Prayers came from Bishop Paulo Lockmann, president of the World Methodist Council and a leader of the Methodist Church in Brazil, and from Archbishop Michael Kehinde Stephen, of the Methodist Church Nigeria.
The music, led by Jorge Lockward of the United Methodist Board of Global Ministries, ranged from gospel to South American flutes to traditional church choir numbers, and included the crowd singing “How Great Thou Art” in their own languages.
For the Rev. Emerson Castillo, the opening service alone justified his journey from El Salvador.
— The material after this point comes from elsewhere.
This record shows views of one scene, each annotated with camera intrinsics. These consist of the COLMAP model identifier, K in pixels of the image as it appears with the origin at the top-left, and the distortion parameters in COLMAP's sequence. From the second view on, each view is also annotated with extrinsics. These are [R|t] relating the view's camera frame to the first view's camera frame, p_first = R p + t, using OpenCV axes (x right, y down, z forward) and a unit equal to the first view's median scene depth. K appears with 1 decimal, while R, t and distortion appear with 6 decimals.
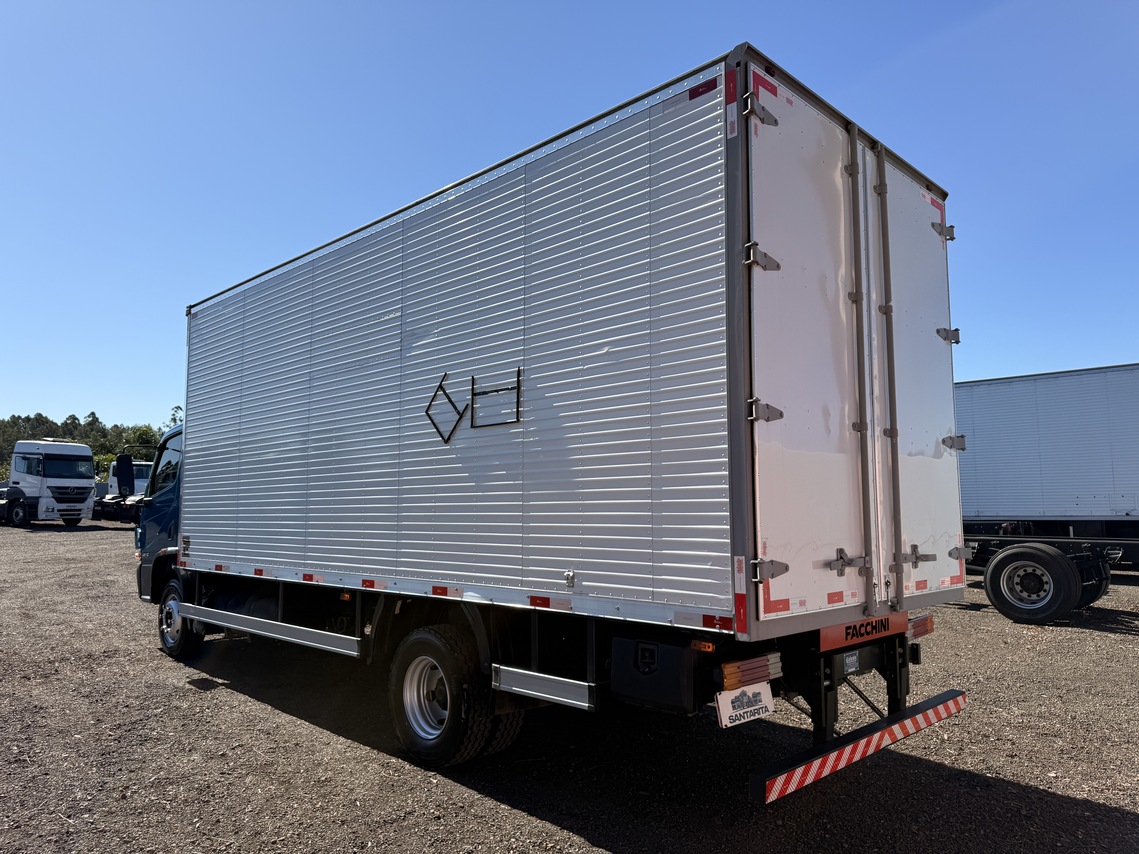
lens RADIAL K [[806.3, 0, 570.1], [0, 806.3, 429.2], [0, 0, 1]] dist [0.001855, -0.018914]
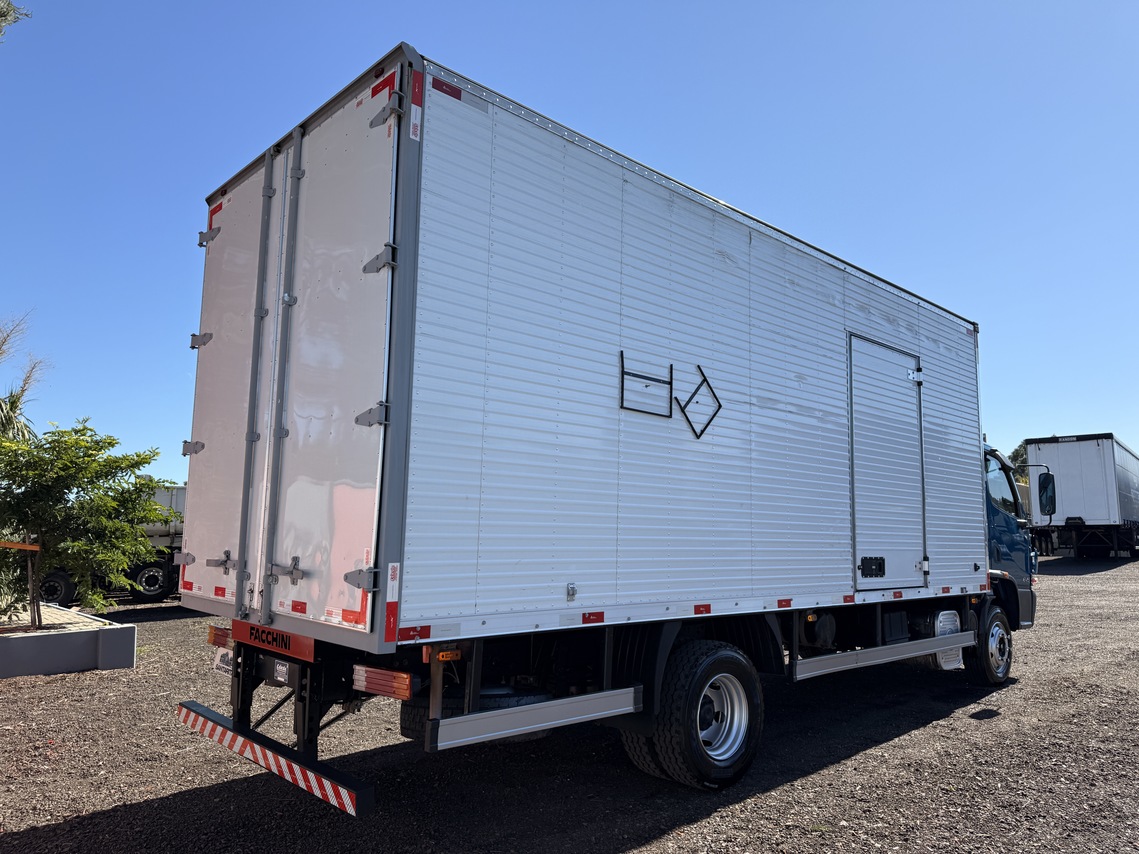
lens RADIAL K [[806.3, 0, 570.3], [0, 806.3, 425.9], [0, 0, 1]] dist [0.001855, -0.018914]
pose [[-0.046664, -0.121026, -0.991552, 1.311120], [0.107080, 0.986308, -0.125425, 0.151261], [0.993155, -0.112028, -0.033065, 1.380899]]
“I feel I understand how God can move between all of us even in our diversity and differences and cultural backgrounds,” said Castillo, who works for the Council of Evangelical Methodist Churches of Latin America and the Caribbean and leads a church in El Salvador. “Even though there were many languages represented, the spirit guided us as one church.”
Astrophysics and Psalm 8
The World Methodist Conference, in contrast to The United Methodist Church’s General Conference, is not about legislation, budgets and other forms of church politics.
Instead, it’s an occasion for people of the Methodist tradition to be together.
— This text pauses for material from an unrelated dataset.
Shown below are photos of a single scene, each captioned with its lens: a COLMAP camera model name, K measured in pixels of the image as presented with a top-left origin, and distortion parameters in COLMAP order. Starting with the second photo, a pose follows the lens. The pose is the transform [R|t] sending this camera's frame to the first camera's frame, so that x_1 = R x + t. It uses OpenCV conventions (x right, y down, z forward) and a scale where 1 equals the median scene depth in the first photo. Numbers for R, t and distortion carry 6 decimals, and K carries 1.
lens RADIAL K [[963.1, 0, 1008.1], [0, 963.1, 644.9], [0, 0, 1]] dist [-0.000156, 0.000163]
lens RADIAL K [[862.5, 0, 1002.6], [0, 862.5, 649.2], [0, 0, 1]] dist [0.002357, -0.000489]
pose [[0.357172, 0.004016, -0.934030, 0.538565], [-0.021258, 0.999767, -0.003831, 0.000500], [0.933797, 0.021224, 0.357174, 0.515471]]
“This is like a huge family reunion,” said United Methodist Bishop Michael Watson, incoming ecumenical officer and a member of the steering committee of the World Methodist Council.
However, while most family reunions might make do with a blessing before the meal, the World Methodist Conference features daily worship services and teaching in a variety of formats. These include workshops led this time by faculty of United Methodist-affiliated Perkins School of Theology at Southern Methodist University in Dallas.
For the opening worship, a conventional sermon was replaced by a dialogue between astrophysicist Jennifer Wiseman, a member of Deer Park United Methodist Church in Reisterstown, Maryland, and David Wilkinson, a scientist-turned-theologian teaching at St. John’s College, Durham University in England.
They rooted the talk in Psalm 8 (“When I consider thy heavens, the work of thy fingers, the moon and the stars, which thou hast ordained …”) but also projected images of distant galaxies and emphasized how the latest research underscores the vastness of the universe and illuminates its likely Big Bang origin.
“I glean from this that the God we pray to is awesome,” said Wiseman.
Wilkinson argued that Christians should welcome, not feel threatened by, the fast march of science.
“It’s a gift to liberate; it’s a gift to heal; it’s a gift to instill in us awe and wonder,” he said.
Roots and relevance
At worship on Sept. 1, the Rev. Rudy Rasmus, pastor of St. John’s United Methodist Church in Houston, did provide a sermon, though he joked about the time limit.
“Wesley could preach all day,” he said. “I only have 30 minutes.”
Rasmus touched on the segregation of his youth in Houston, the pace of technological change, and the need for the church to love sincerely, energetically and without precondition if it’s going to avoid obsolescence.
He recalled how he came to faith well into adulthood at Houston’s Windsor Village United Methodist Church, thanks to the embrace of its pastor, the Rev. Kirbyjon Caldwell, and the congregation.
“I could care less what the Book of Discipline said in that moment. What I really wanted to know was, ‘Do you love me?’” Rasmus said.
But Rasmus, recalling how the local zoo was more welcoming than white churches in his youth, also challenged the audience to seek justice as it loves.
“Love should be creating a disruption in your part of the world,” he said.
Rasmus’ address brought call-and-response style encouragement from the audience as he preached, and a standing ovation as he concluded.
For the Rev. Reynaldo Leao-Neto, a Brazilian working in inner-city London for the Methodist Church in Britain, the World Methodist Conference needs prophetic preaching and teaching to help ensure the relevance of Wesleyan Christianity.
“It helps us to translate our roots into today’s concerns,” he said.